Tiga

575 80 7
                                    

Asap dari kopi panas mengepul bersamaan dengan ketukan pensil mengenai meja. Gabbie berusaha mencerna ide di kepalanya, kemudian menuangkannya menjadi goresan-goresan di kertas. Profesi yang selalu dia tekuni dengan baik sebagai perancang busana.

Saat hari kerja, biasanya Gabbie hanya berdiam di studionya; rumah, juga tempat Gabbie bekerja.

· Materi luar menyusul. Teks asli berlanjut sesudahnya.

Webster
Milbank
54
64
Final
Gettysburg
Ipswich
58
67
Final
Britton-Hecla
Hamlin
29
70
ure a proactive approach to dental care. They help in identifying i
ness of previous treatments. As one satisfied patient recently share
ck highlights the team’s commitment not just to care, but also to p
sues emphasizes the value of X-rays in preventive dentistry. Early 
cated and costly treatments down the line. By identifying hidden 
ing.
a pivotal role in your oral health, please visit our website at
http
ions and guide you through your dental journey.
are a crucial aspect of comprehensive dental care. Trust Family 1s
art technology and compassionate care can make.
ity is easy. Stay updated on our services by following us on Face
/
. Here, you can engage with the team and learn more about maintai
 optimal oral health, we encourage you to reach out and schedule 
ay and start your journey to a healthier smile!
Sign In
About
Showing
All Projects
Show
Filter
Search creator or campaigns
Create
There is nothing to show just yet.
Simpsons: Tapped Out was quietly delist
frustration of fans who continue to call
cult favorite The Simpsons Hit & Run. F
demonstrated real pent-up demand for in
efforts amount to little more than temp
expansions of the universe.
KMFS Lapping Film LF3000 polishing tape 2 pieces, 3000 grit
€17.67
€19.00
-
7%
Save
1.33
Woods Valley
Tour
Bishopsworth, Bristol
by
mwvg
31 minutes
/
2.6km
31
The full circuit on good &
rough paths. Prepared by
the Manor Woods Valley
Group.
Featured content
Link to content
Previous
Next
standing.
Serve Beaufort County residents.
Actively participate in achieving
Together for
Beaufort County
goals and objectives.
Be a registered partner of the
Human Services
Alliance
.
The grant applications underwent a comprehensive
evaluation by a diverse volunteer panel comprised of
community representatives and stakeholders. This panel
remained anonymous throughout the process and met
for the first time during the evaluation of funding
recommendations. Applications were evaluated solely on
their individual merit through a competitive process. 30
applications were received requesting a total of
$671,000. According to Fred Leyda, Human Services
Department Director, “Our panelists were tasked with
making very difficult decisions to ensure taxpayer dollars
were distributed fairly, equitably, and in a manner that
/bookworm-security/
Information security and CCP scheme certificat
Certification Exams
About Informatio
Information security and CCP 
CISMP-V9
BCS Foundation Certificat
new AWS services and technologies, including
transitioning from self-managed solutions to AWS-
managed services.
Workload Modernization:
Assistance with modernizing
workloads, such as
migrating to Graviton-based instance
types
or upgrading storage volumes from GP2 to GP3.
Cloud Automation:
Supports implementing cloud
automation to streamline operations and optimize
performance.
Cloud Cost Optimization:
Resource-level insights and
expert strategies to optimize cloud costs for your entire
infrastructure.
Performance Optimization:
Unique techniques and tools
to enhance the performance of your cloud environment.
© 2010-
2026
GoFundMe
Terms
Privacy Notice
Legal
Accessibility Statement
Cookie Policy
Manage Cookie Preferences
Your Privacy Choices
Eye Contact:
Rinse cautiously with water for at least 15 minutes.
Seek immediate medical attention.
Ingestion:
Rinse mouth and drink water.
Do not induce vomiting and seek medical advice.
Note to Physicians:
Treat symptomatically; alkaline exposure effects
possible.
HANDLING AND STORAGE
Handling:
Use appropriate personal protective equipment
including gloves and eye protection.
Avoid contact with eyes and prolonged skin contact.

Lalu saat hari libur, Gabbie akan ke butik untuk menemui klien, sesekali ke tempat produksi; tempat di mana busana dibuat.

Setelah seminggu sepulang dia dari Singapura, hari-harinya terasa tenang. Tidak sepenuhnya tenang karena dia sempat memburuk kondisi kesehatannya.

Gabbie sedang asyik berpikir untuk dibuat apa tekstil silk motif bunga yang dibelinya di Singapura kemarin. Sesekali Gabbie melirik ke arah jam, biasanya Nadi akan berkunjung ke sini, namun tak ada tanda-tanda Nadi akan datang.

Akhirnya Gabbie memakan toast dan kopi yang telah dibuatnya, sambil menyelami sosial media. Tak ada yang menarik dari sosial media yang digulirnya. Baru saja mematikan layar ponselnya, ada panggilan dari Nadi.

"Halo kak, lagi di mana?" Tanya Nadi dalam sambungan, seharusnya Nadi tahu Gabbie selalu ada di studio saat hari-hari biasa.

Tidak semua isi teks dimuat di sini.